Questions on the material
a. In the car restoration forum thread, which brand of primer-surfacer is called very nice but not cheap?
b. Please continue the car restoration forum thread from its last post.

Document section


    Only one high spot on the lid shown on the lower right, and no other concerns. The high spot seems to have been factory because the deck lid frame is under it. Weird. It tapped in easily & took very little filler. SEM brand primer-surfacer is very nice, but not cheap. If you know of something cheaper & just as good that I don't have to use HVLP with, let me know. The staff at the local industrial paint supply store are very helpful & they know my boy by name : )

    My pics show my slave laborer after initial sanding, prime'd, sanded, prime'd agin & guide coated with SEM guide coat. Likely not pictured in that order... image.jpg image.jpg image.jpg image.jpg image.jpg

    Not the most interesting post, but it keeps my momentum going.
    motoTrooper and kmead like this.
  4. motoTrooper

    motoTrooper True Classic

    I bought a golf club for my car. It's a 9 iron. Making a video this weekend about it...

    Nice bodywork on the decklid, I love the shape on these. What color scheme are you going for?
    darwoodious likes this.
  5. kmead

    kmead Old enough to know better

    Hmmm a 9 Iron. Look forward to the video
  6. motoTrooper

    motoTrooper True Classic

    Took a bit longer to tackle the simple task. Also I was way off, it's a 6 iron. Apparently, I'm vertically dyslexic.

    Andy likes this.
  7. Chad C.

    Chad C. True Classic

    Eugene, Oregon
    Not entirely sure on color/scheme, so far I know it will be period-correct. I suspect I won't know for sure until I buy the paint. I just hope I don't f- it up so bad that I'm embarrassed to show the end result.

    Ok, gonna watch the Western now : )
  8. fiatfactory

    fiatfactory Steve Cecchele

    Western Australia
    Nothing on mine, but have an upcoming engine 2000 engine build for a customer and have begun compiling the parts for the build.
    Clockwise from the top...

    Pistons Kolben Schmidt (mahle packaged) 5.2mm dome, the best quality cast pistons out there for a Fiat twin cam, and reasonable weight at 467 including rings. Gudgeon pins are Ross and just on 100g.
    Exhaust valves are sodium filled from a turbochasrged model of the engine, Inlet valves are genuine Volumex (much nicer back profile and the lightest factory 43.5 valve), Main bearings are original Italian made Clevite, front and rear crank seals in Viton from a turbocharged model, ARP head stud set, ARP rod bolt set, OE Fiat bolt only type rods (to be modified to take Chev SJ SB big end shells)

    Some really nice genuine Italian 44DCNF webers

    I've got a genuine Alquati Monte specific manifold (86M) to go with these.

(Saved entries)
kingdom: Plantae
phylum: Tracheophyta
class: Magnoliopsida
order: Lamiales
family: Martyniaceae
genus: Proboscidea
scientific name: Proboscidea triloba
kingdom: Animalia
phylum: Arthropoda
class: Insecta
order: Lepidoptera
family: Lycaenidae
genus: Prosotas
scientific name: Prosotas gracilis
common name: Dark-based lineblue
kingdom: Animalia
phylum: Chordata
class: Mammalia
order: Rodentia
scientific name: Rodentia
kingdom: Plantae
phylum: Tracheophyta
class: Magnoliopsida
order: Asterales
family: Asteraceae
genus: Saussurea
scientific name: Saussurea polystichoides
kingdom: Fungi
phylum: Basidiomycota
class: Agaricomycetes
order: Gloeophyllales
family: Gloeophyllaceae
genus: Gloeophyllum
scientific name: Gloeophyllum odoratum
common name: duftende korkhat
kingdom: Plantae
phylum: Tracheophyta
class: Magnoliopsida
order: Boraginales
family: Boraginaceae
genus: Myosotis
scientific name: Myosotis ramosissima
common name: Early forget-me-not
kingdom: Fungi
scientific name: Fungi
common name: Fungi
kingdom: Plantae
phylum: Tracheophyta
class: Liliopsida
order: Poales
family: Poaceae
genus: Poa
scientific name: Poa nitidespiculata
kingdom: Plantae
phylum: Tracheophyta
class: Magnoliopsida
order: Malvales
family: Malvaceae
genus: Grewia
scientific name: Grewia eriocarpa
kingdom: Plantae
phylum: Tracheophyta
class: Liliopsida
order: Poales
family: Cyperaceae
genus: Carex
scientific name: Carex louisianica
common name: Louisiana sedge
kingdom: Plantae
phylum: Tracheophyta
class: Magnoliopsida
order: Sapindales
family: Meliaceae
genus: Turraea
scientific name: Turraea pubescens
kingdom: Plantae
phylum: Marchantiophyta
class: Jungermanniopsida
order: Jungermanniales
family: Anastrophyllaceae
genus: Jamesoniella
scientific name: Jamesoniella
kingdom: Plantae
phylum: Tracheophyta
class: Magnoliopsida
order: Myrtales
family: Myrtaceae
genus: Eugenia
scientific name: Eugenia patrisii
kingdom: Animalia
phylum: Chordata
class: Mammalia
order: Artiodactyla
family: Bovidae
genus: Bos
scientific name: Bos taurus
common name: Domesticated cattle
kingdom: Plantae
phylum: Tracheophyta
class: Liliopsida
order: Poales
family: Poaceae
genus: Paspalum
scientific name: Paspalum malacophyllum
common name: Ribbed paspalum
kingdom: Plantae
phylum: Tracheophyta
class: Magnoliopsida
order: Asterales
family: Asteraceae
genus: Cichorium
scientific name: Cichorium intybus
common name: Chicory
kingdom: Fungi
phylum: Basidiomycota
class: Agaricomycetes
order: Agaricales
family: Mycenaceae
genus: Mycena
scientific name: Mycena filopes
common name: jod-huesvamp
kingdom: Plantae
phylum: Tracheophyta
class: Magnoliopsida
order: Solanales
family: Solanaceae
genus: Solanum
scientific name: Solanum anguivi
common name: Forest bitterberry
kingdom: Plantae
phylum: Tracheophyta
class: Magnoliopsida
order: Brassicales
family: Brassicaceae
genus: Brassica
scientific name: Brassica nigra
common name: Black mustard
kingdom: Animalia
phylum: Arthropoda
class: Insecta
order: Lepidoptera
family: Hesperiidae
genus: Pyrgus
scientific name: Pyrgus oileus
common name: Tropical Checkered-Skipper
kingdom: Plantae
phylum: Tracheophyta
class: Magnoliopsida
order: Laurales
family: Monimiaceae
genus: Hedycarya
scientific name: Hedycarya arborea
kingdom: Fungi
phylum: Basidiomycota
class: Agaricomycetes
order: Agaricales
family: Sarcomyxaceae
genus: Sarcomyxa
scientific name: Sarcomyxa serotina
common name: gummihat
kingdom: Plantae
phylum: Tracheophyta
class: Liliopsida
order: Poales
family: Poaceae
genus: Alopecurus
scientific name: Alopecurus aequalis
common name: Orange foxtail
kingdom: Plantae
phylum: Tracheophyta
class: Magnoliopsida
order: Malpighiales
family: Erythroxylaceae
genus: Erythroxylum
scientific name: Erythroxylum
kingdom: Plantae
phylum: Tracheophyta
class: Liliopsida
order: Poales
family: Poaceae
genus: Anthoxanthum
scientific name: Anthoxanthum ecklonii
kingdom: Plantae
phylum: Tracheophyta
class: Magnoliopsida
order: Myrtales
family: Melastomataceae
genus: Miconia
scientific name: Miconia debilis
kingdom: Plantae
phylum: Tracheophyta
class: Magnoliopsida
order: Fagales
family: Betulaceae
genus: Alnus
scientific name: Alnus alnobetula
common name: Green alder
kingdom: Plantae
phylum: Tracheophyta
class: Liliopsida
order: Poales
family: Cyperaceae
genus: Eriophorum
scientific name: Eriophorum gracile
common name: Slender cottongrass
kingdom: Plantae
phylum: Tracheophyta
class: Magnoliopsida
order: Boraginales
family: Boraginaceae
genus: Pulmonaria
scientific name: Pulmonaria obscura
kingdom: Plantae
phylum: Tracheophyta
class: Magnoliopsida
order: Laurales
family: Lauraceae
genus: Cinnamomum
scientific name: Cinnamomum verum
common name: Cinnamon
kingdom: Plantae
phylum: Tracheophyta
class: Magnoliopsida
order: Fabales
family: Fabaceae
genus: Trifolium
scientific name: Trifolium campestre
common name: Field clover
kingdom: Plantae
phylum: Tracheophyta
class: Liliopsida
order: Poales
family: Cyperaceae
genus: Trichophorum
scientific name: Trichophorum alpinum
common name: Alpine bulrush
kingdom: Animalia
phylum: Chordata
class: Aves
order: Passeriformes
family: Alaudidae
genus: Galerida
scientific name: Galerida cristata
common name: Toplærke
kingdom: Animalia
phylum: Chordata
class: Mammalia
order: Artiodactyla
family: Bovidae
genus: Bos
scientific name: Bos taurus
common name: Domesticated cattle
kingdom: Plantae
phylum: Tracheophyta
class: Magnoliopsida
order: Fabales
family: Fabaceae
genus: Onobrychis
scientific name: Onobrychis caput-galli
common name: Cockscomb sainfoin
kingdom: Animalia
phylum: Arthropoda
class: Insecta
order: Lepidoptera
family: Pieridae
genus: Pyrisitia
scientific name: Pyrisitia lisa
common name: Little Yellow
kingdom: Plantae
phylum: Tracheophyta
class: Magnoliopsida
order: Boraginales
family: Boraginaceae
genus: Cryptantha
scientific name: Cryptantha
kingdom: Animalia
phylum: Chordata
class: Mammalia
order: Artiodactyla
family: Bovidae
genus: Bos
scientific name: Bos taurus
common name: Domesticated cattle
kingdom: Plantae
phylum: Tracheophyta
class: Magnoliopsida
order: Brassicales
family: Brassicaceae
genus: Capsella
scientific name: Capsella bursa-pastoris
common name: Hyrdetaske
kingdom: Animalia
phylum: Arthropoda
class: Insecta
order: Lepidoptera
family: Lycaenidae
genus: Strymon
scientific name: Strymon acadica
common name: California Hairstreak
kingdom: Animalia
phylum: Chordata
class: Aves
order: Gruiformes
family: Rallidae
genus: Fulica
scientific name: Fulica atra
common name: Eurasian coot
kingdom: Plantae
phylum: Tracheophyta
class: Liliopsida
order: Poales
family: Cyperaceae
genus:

Answer set
a. SEM brand.

b.
    A nice pair of Alquati (Pittatore) billet cams... A44/6/M are monte specific cams ... but these are not a "real" pair... the cam with the dist gear is actually a 124 (exhaust) cam and the cut of the spur gear is reversed to how it should be for an intake driven distributor... easy fix as we don't plan to use a cambox mounted distributor. These are Pittatore grind #201, 11.3mm lift, 295 degrees duration @ 0.4mm (but I'm going to be doing a proper measurement of them to be sure) quoted timing is 48/67 65/46 with lobe centre at 102.. but I won't be timing these up to those specs, and likely that I'll run a lower lift exhaust cam of similar duration (I have some 35/75 10.6 lift pittatores I might use one on the ex side
    s-l1600 (5).jpg

    Target is 150RWHP / 170 lb/ft crank torque, so should be a fun build.

    kmead likes this.
  9. RJ80

    RJ80 True Classic

    Kitsap, WA
    @fiatfactory Couldn't you just swap the the Scorpion's intake-driven distributor gear for a Fiat 124 exhaust drive gear and have it work?
  10. fiatfactory

    fiatfactory Steve Cecchele

    Western Australia
    If you think about how the distributor is positioned, compared to the camshaft... viewed from the front of the engine (looking from the crank nose end) on the monte the intake cam driven dist is to the "right" side of the cam which is rotating clockwise... for the 124 exhaust driven distributor it's to the "left" hand side of the cam rotating clockwise...the distributor is rotating clockwise in both cases, the cut of the gears is different to achieve this...if you put a 124 gear on the monte dist and fitted this on the intake side cam, the distributor would spin anti-clockwise.